I want to love, unreserved, without a mask - autonomous like you, so that when in love I can sing my feelings to the world and unchain my heart - a woman’s heart before the crowds ignoring the stern judgements with my shield, and destroy their prickly arrows with all my vigor unrestrained!
I want to act, next to you, in equality as my people’s loyal chapter; let me suffer over and again, night or day roaming from one place to another, struggling for those ideals of sovereignty And let this heft torment me in my exile - only to gain the purpose of my life.
I want to eat, freely as you do, from that same fair bread, for which I gave my share of holy work; humble and meek in the battle for existence, let me shed sweat-and-tears without feeling any shame for a blessed earning, let scarlet-blood flow from my laborer’s hand and back tires in pain!
I want to fight, first - as your rival, standing against you with an old vengeance, that absurdly and without mercy you turned me into a vassal through love and force Then after clearing these issues of my sex - I want to fight against the agonies of life - courageously like you, holding your hand, together - facing this struggle of being or not.
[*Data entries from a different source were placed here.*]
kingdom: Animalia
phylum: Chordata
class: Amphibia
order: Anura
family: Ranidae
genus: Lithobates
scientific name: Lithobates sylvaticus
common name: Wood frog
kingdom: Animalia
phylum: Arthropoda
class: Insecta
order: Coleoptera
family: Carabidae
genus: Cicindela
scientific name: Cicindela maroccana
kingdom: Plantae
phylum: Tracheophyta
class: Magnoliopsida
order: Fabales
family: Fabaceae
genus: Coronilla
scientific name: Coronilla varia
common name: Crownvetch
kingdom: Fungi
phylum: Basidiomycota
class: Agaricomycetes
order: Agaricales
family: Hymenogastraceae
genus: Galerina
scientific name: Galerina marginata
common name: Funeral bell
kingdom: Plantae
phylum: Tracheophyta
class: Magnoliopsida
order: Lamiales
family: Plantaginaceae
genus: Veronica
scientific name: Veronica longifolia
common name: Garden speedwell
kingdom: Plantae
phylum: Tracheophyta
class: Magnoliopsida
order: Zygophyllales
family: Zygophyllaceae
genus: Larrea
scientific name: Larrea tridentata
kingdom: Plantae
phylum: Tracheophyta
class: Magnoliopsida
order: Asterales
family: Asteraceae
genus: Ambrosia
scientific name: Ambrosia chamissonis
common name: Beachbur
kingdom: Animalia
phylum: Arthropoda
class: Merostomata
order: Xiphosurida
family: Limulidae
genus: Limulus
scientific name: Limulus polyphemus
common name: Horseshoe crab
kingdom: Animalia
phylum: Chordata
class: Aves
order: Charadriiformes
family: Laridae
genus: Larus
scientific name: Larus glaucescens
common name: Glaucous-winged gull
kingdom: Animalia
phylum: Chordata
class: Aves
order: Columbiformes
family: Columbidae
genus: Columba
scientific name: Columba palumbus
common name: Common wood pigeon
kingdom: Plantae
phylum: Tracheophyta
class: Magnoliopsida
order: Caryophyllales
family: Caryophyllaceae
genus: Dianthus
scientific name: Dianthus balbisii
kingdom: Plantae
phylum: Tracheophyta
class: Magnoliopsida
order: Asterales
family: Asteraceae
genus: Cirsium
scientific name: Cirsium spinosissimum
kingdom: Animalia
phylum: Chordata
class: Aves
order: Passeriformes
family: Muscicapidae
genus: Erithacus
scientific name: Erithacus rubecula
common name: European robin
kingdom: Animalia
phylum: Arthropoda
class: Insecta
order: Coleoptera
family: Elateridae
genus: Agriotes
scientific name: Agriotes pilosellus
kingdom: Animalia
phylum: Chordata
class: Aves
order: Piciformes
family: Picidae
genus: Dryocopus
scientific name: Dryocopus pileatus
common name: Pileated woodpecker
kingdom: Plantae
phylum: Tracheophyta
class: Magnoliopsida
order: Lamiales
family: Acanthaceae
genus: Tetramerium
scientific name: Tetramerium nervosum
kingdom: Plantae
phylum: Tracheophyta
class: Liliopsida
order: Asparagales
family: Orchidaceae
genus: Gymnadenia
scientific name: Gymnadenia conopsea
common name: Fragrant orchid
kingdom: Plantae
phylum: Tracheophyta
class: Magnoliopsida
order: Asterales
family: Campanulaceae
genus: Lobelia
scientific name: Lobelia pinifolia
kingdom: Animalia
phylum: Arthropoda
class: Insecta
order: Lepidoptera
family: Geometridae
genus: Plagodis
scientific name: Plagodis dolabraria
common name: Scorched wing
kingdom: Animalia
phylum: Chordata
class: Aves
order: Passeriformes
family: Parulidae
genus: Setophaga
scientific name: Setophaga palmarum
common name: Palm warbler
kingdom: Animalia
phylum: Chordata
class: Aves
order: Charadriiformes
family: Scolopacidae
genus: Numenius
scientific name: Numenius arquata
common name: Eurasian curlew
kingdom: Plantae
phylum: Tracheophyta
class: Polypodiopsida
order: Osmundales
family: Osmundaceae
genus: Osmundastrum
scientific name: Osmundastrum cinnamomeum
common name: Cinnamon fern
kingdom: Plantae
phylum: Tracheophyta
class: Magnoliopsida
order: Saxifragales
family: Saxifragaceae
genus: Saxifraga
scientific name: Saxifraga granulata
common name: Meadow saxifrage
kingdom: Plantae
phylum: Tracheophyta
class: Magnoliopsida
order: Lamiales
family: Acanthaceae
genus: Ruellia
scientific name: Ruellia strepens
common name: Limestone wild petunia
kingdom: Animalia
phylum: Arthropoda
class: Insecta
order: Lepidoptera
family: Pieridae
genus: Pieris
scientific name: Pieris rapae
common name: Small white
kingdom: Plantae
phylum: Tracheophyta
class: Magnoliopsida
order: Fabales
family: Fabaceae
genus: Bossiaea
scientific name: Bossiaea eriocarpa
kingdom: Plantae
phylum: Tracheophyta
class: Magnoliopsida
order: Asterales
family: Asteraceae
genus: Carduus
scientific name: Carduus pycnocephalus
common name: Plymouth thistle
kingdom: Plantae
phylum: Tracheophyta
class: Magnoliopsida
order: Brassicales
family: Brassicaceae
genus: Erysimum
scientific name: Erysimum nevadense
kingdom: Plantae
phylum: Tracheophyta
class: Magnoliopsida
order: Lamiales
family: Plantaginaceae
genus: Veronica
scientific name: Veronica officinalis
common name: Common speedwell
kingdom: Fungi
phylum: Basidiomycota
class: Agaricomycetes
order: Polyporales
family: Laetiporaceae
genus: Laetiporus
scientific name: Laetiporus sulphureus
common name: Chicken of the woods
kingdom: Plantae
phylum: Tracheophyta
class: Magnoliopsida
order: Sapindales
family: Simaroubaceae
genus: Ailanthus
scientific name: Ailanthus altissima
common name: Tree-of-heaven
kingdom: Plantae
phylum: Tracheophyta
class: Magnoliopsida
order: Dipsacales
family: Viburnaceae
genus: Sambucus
– Shushanik Kurghinian (1876-1927) lived in Armenia and Russia, and is famous for her proletarian and feminist poetry. Her first volume of poems got published in 1907, in Nor Nakhichevan. She has been widely censored by the Czarist and Marxist editors, as a huge portion of her writings has never been published. An archive of her works is kept at the Museum of Art and Literature in Yerevan. Bibliography: Kurghinian, Shushanik. Poems. Ed. J. Mirzabekian. Yerevan: Hayastan Publishing, 1971.